Love Begins In Winter

[openbook booknumber=”9780061661471″][rating:4/5]

On the verge of giving up – anchored to dreams that never came true and to people who have long since disappeared from their lives – Van Booy’s characters walk the streets of these stark and beautiful stories until chance meetings with strangers force them to face responsibility for lives they thought had continued on without them.

This turned out to be a wonderful collection of uplifting stories about love, forgiveness, romance, family and hope. Each short story contained a character that had either given up hope or was at a crossroads in their life and had to make a decision or take a leap of faith or sometimes just open their eyes to see the love that was all around them and in some cases had been all along. They were all written wonderfully, very literary and lyrical with wonderful twists and turns that were at once completely surprising and then after some thought completely expected.
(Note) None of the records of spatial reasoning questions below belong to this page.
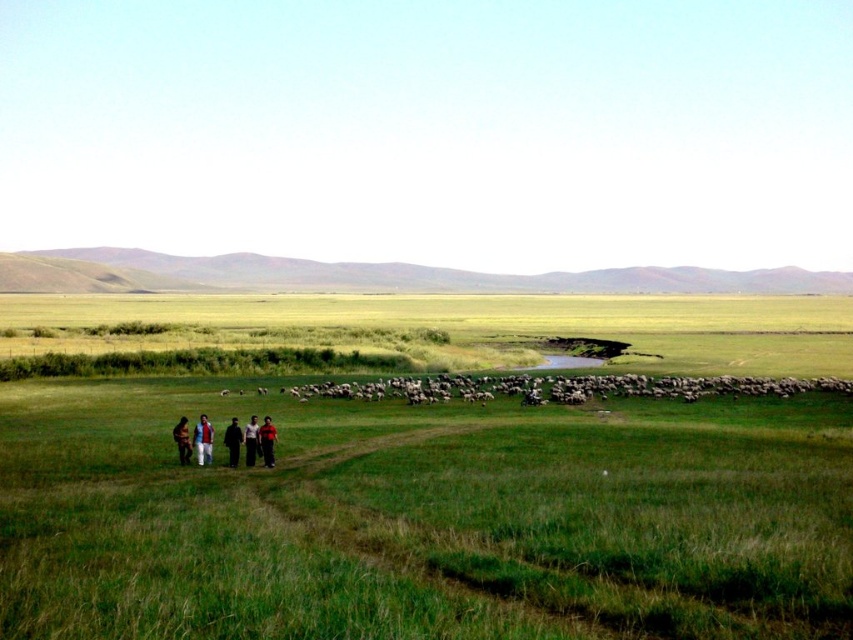
You are a photographer standing at the edge of the dirt path in the grassland. You want to take a photo of the dark brown leather jacket at lower center and the black fabric person at lower center. How far apart are these two subjects in feet?

The dark brown leather jacket at lower center is 4.21 feet from the black fabric person at lower center.

You are standing at the point marked by the coordinates point (202, 440) in the image. Looking towards the group of people near the left side, can you see the light brown fabric jacket at lower left?

Yes, the point (202, 440) corresponds to the light brown fabric jacket at lower left, so you are standing directly at the location of the light brown fabric jacket at lower left. Therefore, you would be facing away from the group of people near the left side and would not be able to see them in that direction.

You are standing at the origin point of the image coordinate system. You want to move towards the light brown fabric jacket at lower left. What direction should you move in?

Since the light brown fabric jacket at lower left is located at point 0.689 in the x direction and 0.239 in the y direction, you should move to the right and slightly downward to reach it.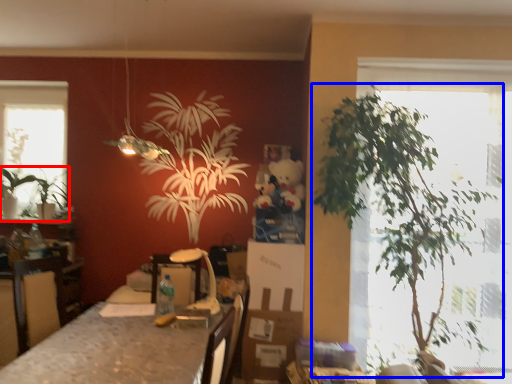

My old geography professor once told his class how the music, paintings, sculptures, and books of the world are mirror in which people see versions of themselves.
-Love Begins in Winter

My favorite story in the collection would have to be the title piece “Love Begins in Winter”. It was about two people who had each experienced a great loss in their life and who had only been existing in the years since as they dealt with the blow of it. Only to find at the end of it that they were still alive, that there were others that understood them and that life still went on and they could go on with it.

The one I didn’t like, and the story that caused this book to lose a star, was the story “Tiger, Tiger”. Mainly about a woman who loved a man but found they wanted to be together but remain unmarried for a variety of reasons culminated in his parent’s failed marriage. The story talks about the work of a doctor who shared his experiences treating children who wanted to share their love with their parents in various forms of play. It also talks about how she plays by biting a boy she likes as a child so hard he bleeds and closes with her doing the same to her lover and causing him subsequently to drive off the road and into a ditch. I didn’t understand that one at all.

The rest of the stories were wonderful to read about and talked about the pain and pleasure of love of all sorts, familial, romantic and friendship. It talks about the pain of loss and unfaithfulness, about forgiveness and healing, and about making all sorts of relationships work across all sorts of different family combinations and situations in life. Life is messy, and this book doesn’t attempt to pretty it up and tie it with a nice little bow. It shows it for what it is and makes the love to be found there beautiful because of it.